=== Challenges ===
1. Reproduce the stretch from "Lalla Roukh, which" through "modern revival anywhere." in the passage on Félicien David's music.
2. In the passage on Félicien David's music, who wrote the text of Le Désert?
3. Translate into Spanish this sentence from the passage on Félicien David's music: "There is none of the trite or gimmicky material often found in the 18th century works influenced by the Orient."
---------- Passage shown ----------
The most famous 18th-century work embodying the fascination with the Orient was Jean-Philippe Rameau’s Les Indes galantes, an opera-ballet that is a succession of evocative scenes, including one representing Native Americans, without an overall story line. Rameau had, of course, never visited any of those lands. But David, a native of Cadenet in the south of France near Aix-en-Provence, had done so in 1833-35. Soon after completing his studies at the Conservatoire de Paris, he went to Turkey and Egypt via Smyrna and the Holy Land as the official composer of a group of Saint-Simonian missionaries, believers in establishing utopian socialist communities, ones that placed a greater emphasis than many on the arts.

His first major success was Le Désert, an ode-symphonique for speaker, tenor and male chorus with text by official group poet Auguste Colin. The work depicts events in the lives of members of a nomadic caravan in the Sahara, including a wind and sandstorm, an oasis encampment, a spectacular sunrise, and the first-ever portrayal in Western music of a muezzin’s call to prayer (available on CD: Capriccio 5017). Berlioz was in the audience at its 1844 premiere and declared afterward: “A great composer has appeared. His name is Félicien David and his masterpiece is called Le Désert.”

‘Lalla-Roukh’ premiere card (Célestin Nanteuil-Wiki Commons)

Much of David’s music in all genres fits into this tradition, in particular the 1845 set of 18 piano pieces titled Les Brises d’Orient (six volumes) and a seventh book, Les Minarets (1847), that were once available on CD (Marco Polo 8.223376). Those pieces also reflect what David heard and learned during this trip, many having been composed on location.

In the opera Lalla Roukh, however, the exoticism is more discreet, suggested by the instrumentation, the percussion, and the rhythms. There is none of the trite or gimmicky material often found in the 18th century works influenced by the Orient. It is in the traditional Western comic-opera style and flows steadily from one melodious aria, duet, quartet, or choral ensemble with lovely harmonies to another. The Orientalism is represented in the story, settings and sets, costumes, and numerous dances, which are another extension of the 18th-century opera-ballet tradition that sets French opera apart from Italian, German, and English.

Lalla Roukh, which turns on the convention of a character in disguise, is based on an 1817 literary work of the same title, in prose and verse, by Irish writer Thomas Moore. While imagined and romanticized, the tale may have some basis in fact, at least in the sense that arranged marriages among distant royal families were common. Robert Schumann’s oratorio Das Paradies und die Peri (1843) is based on one of these verse tales. Lalla Roukh had 100 performances at the Opéra-Comique in the year following its May 12, 1862, premiere, and the print run of 1,000 of the piano-vocal score sold out the morning it was released; it was revived several times later, but disappeared from the repertoire with its century. The performances that preceded this world premiere recording of the same cast and personnel represented its first modern revival anywhere.
---------- Recorded data ----------
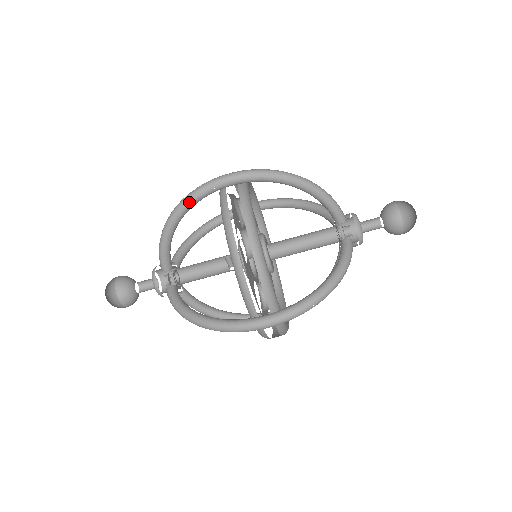
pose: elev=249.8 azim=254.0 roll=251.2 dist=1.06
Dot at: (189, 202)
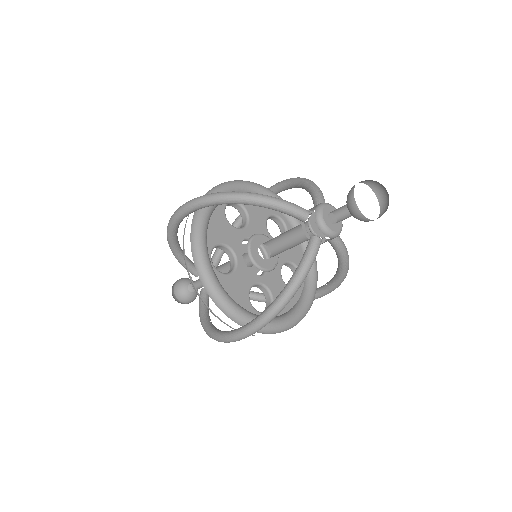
----------
=== The responses ===
1.
Lalla Roukh, which turns on the convention of a character in disguise, is based on an 1817 literary work of the same title, in prose and verse, by Irish writer Thomas Moore. While imagined and romanticized, the tale may have some basis in fact, at least in the sense that arranged marriages among distant royal families were common. Robert Schumann’s oratorio Das Paradies und die Peri (1843) is based on one of these verse tales. Lalla Roukh had 100 performances at the Opéra-Comique in the year following its May 12, 1862, premiere, and the print run of 1,000 of the piano-vocal score sold out the morning it was released; it was revived several times later, but disappeared from the repertoire with its century. The performances that preceded this world premiere recording of the same cast and personnel represented its first modern revival anywhere.

2. Auguste Colin, the group's official poet.

3. No hay nada del material trillado o efectista que a menudo se encuentra en las obras del siglo XVIII influidas por Oriente.